▽

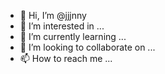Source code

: - 👋 Hi, I’m @jjjnny
- 👀 I’m interested in ...
- 🌱 I’m currently learning ...
- 💞️ I’m looking to collaborate on ...
- 📫 How to reach me ...

<!---
jjjnny/jjjnny is a ✨ special ✨ repository because its `README.md` (this file) appears on your GitHub profile.
You can click the Preview link to take a look at your changes.
--->
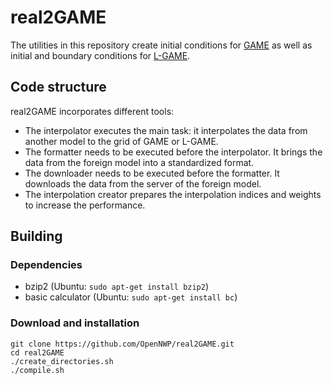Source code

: # real2GAME

The utilities in this repository create initial conditions for [GAME](https://github.com/OpenNWP/GAME) as well as initial and boundary conditions for [L-GAME](https://github.com/OpenNWP/L-GAME).

## Code structure

real2GAME incorporates different tools:

* The interpolator executes the main task: it interpolates the data from another model to the grid of GAME or L-GAME.
* The formatter needs to be executed before the interpolator. It brings the data from the foreign model into a standardized format.
* The downloader needs to be executed before the formatter. It downloads the data from the server of the foreign model.
* The interpolation creator prepares the interpolation indices and weights to increase the performance.

## Building

### Dependencies

* bzip2 (Ubuntu: `sudo apt-get install bzip2`)
* basic calculator (Ubuntu: `sudo apt-get install bc`)

### Download and installation

	git clone https://github.com/OpenNWP/real2GAME.git
	cd real2GAME
	./create_directories.sh
	./compile.sh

△

> _Exercise prompt_: Copy out all of the material above word for word, leaving out the pictures.

> _Solution to the problem_:
Source code

: - 👋 Hi, I’m @jjjnny
- 👀 I’m interested in ...
- 🌱 I’m currently learning ...
- 💞️ I’m looking to collaborate on ...
- 📫 How to reach me ...

<!---
jjjnny/jjjnny is a ✨ special ✨ repository because its `README.md` (this file) appears on your GitHub profile.
You can click the Preview link to take a look at your changes.
--->
Source code

: # real2GAME

The utilities in this repository create initial conditions for [GAME](https://github.com/OpenNWP/GAME) as well as initial and boundary conditions for [L-GAME](https://github.com/OpenNWP/L-GAME).

## Code structure

real2GAME incorporates different tools:

* The interpolator executes the main task: it interpolates the data from another model to the grid of GAME or L-GAME.
* The formatter needs to be executed before the interpolator. It brings the data from the foreign model into a standardized format.
* The downloader needs to be executed before the formatter. It downloads the data from the server of the foreign model.
* The interpolation creator prepares the interpolation indices and weights to increase the performance.

## Building

### Dependencies

* bzip2 (Ubuntu: `sudo apt-get install bzip2`)
* basic calculator (Ubuntu: `sudo apt-get install bc`)

### Download and installation

	git clone https://github.com/OpenNWP/real2GAME.git
	cd real2GAME
	./create_directories.sh
	./compile.sh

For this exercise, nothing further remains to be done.